PAGE EXTRACT:
▼
IBM rolls out ‘Watson’ in Africa

Ginni Rometty IBM

IBM began rolling out its Watson supercomputer system across Africa on Feb. 5, saying it would help make agriculture smarter and address continental development obstacles as diverse as medical diagnoses, economic data collection and e-commerce research.

The world’s biggest technology service provider said “Project Lucy” would take 10 years and cost $100 million. The undertaking was named after the earliest-known human ancestor fossil, which was found in east Africa,

“I believe it will spur a whole era of innovation for entrepreneurs here,” IBM chief executive Ginni Rometty told delegates at a conference.

As an example, Rometty cited how Morocco had used sophisticated data mining for “smart agriculture” to improve how crops are grown by predicting weather, demand and disease outbreaks.

The Watson system, named after former IBM president Thomas Watson uses artificial intelligence that can quickly analyze huge amounts of data and understand human language well enough to hold sophisticated conversations. It beat humans on the TV quiz show “Jeopardy” in 2011.

International Business Machines Corp. has so far failed to convert that genius into substantial revenue growth, with the system contributing just $100 million over the past three years as overall revenues declined.

The technology would enable poorer parts of Africa to “leapfrog” stages of development they have failed to reach because they were too expensive, in much the same way mobile phones took off across the continent in places where there had been virtually no landlines, said Michel Bézy, a Rwanda-based technology professor who helped develop the Watson system.

It could help with education in schools that have few computer resources by using smartphone apps that get access to Watson’s analytical tools through cloud computing, IBM’s chief Africa research scientist Uyi Stewart told Reuters in Lagos.

Roads in countries like Nigeria are often so poorly maintained, traffic clogged or flooded that it is impossible to predict how long a journey will take. Stewart said the system would help logistics companies by telling them where potholes are, which junctions are choke points and whether it is raining.
▲
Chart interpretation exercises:
▼
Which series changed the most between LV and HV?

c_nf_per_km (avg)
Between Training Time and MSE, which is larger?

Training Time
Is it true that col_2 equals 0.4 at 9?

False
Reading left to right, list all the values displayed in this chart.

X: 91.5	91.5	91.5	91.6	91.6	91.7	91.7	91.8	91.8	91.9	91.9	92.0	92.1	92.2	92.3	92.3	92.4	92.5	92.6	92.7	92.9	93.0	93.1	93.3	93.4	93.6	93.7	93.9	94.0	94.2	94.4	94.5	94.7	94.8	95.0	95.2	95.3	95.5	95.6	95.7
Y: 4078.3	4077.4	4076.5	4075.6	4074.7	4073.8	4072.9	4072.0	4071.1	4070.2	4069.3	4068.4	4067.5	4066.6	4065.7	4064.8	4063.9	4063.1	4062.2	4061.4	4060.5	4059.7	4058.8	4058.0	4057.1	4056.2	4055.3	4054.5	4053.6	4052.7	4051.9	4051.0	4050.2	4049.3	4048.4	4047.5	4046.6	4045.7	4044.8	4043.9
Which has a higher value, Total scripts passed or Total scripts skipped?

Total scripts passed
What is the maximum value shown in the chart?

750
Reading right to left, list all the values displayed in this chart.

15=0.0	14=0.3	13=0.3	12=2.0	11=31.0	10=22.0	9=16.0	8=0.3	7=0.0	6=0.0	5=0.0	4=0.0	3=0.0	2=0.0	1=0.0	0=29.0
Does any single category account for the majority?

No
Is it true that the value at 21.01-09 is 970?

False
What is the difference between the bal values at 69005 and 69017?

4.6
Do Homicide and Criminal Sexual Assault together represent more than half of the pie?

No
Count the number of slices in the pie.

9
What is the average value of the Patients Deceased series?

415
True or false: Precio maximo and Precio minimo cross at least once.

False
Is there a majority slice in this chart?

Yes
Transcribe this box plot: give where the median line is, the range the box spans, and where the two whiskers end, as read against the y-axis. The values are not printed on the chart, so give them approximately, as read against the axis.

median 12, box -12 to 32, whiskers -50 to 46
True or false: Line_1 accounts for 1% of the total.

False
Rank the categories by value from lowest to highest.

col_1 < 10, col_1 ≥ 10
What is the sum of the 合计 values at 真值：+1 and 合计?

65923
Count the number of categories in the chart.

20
▲
List every person named in the article about IBM's Watson in Africa.

Ginni Rometty, Thomas Watson, Michel Bézy, Uyi Stewart